Is a bijective function always invertible? I know that in order for a function to be invertible, it must be bijective, but does that mean that all bijective functions are invertible?
 A: A function is invertible if and only if it is injective (one-to-one, or "passes the horizontal line test" in the parlance of precalculus classes).  A bijective function is both injective and surjective, thus it is (at the very least) injective.  Hence every bijection is invertible.
As pointed out by M. Winter, the converse is not true.  For example, the function $f : \mathbb{R} \to \mathbb{R}$ defined by $f(x) = x + \lfloor x \rfloor$ is injective (and therefore invertible), but not surjective.
The graph of $f$.
A: I don't think "invertible" is a formal term with a precise definition.
Most texts take it to by synonymous with "injective" so: bijective = injective & surjective $\implies$ injective = invertible.  But invertible = injective $\not \implies$ injective & surjective = bijective.
But some texts take it to be synonymous with "bijective".
The main idea is that for $f:A\to B$ to be "invertible" then for any $y \in B$ the set of all $\{x_i\} \subset A$ such that $f(x_i) = y$ should be "invertible" that is there should only be one such, not multiple, $x$ so that $f(x) = y$. 
[ The set  $\{x_i| x\in A, f(x_i) = y\}$ is denoted $f^{-1}(y)$.  In general this is a multivalued set.  But it could be an emptyset.  Or a single valued set.  If it's a single valued set for all $y \in {f(x)|x \in A} = f(A)$, then we can say that $f^{-1}(x)$ is a well-defined function $f^{-1}:f(A) \rightarrow A$.]
That is the very definition of "$f$ is injective".  So no matter how we define "invertible" is must imply that $f$ is injective. 
On the other hand it's ambiguous whether it's possible that there are no $x\in X$ so that $f(x) = y$.  (In other words $y \in B$ but $y \not \in f(A)$; or in other words $f^{1}(y) =\emptyset$.)  It could be argued it's not invertible if $f^{-1}(x) = \emptyset$ rather than a single element.  Or it could be argued that it doesn't matter and we are only interested in $y \in f(A)$.
At any rate "invertible means that for all $y \in f(A)$ then $f^{-1}(y)$ is a single element; not a multiple valued set.  In other words "invertible" $\implies$ "injective".   
A: Yes.

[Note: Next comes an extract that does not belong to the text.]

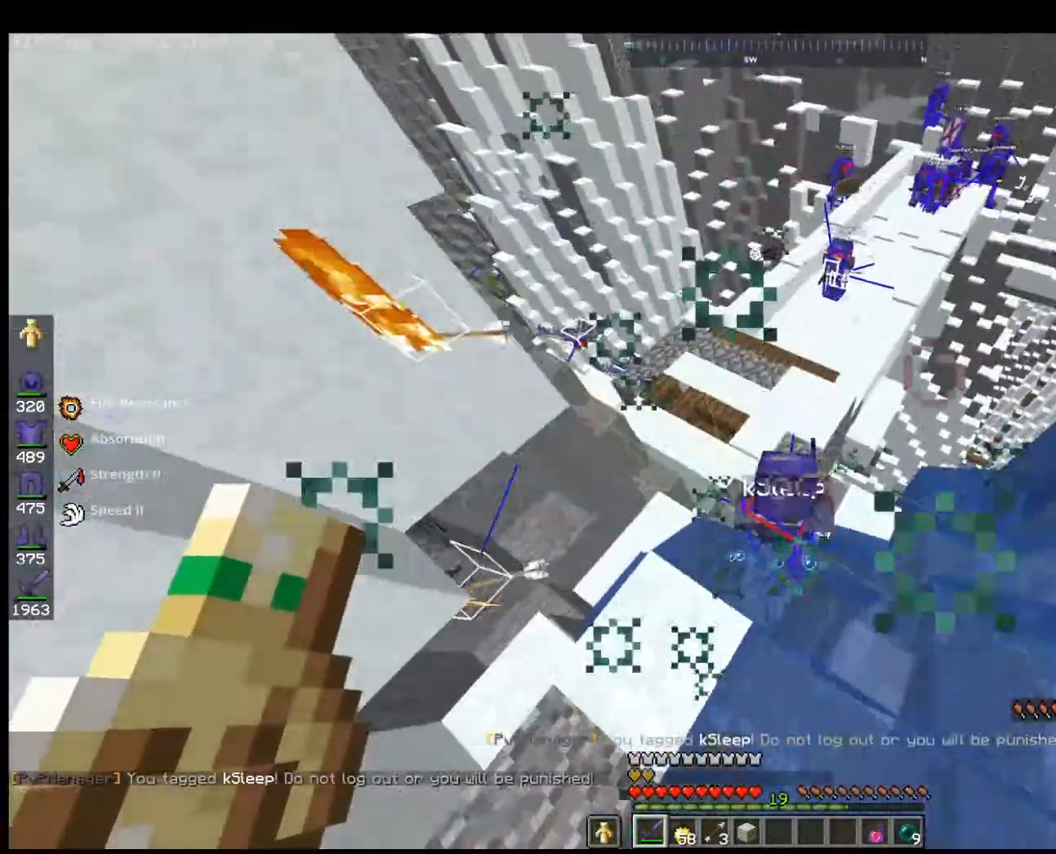
{"keys": ["w"], "mouse": [], "events": [[133, "mouse_left", "down"], [300, "mouse_left", "up"]]}
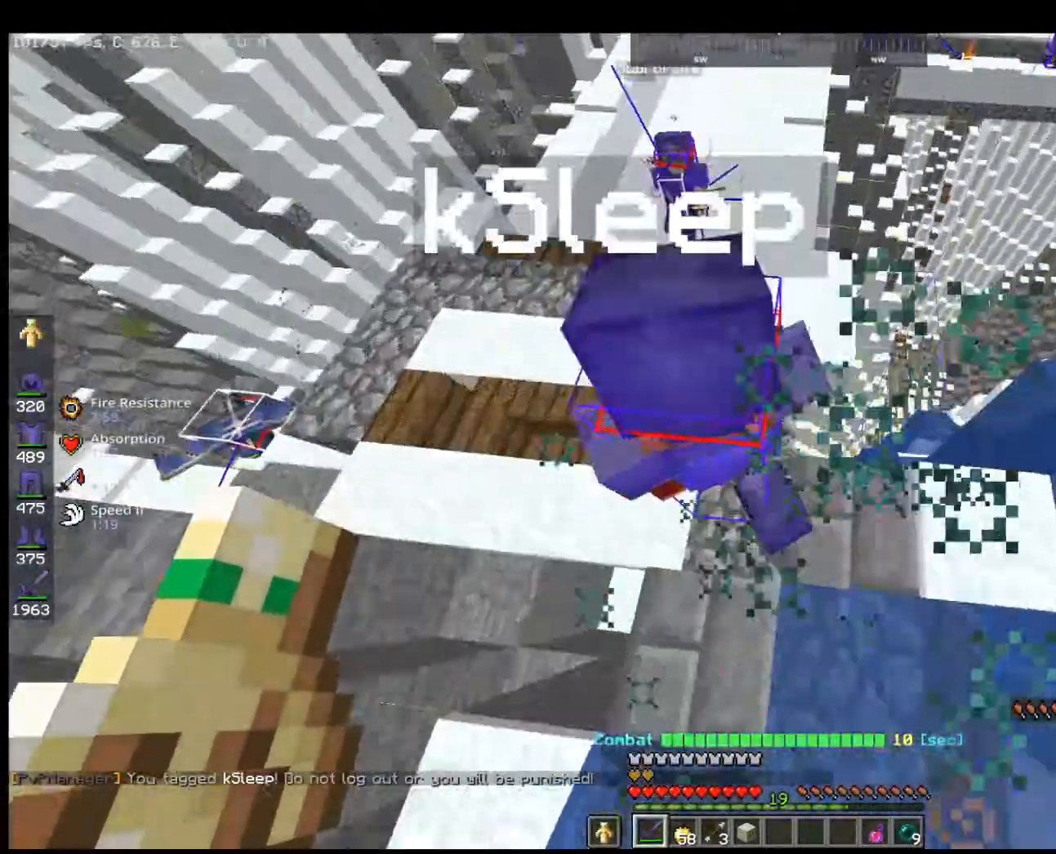
{"keys": ["w"], "mouse": [], "events": [[200, "mouse_left", "down"], [433, "mouse_left", "up"]]}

For every bijective function $f$ there is a unique function $f^{-1}$ so that $f(f^{-1}(x))=f^{-1}(f(x))=x$, or in other words: $f\circ f^{-1}=f^{-1}\circ f=\mathrm{id}$. Note that this is not hundred percent precise. For this we have to state the domain and codomain of all involved functions and have to be careful to state which set $x$ belongs to.
However, your initial statement is wrong. There are invertible functions that are not bijective, e.g. $\exp:\Bbb R\to\Bbb R$, which fails to be surjective (hence not bijective).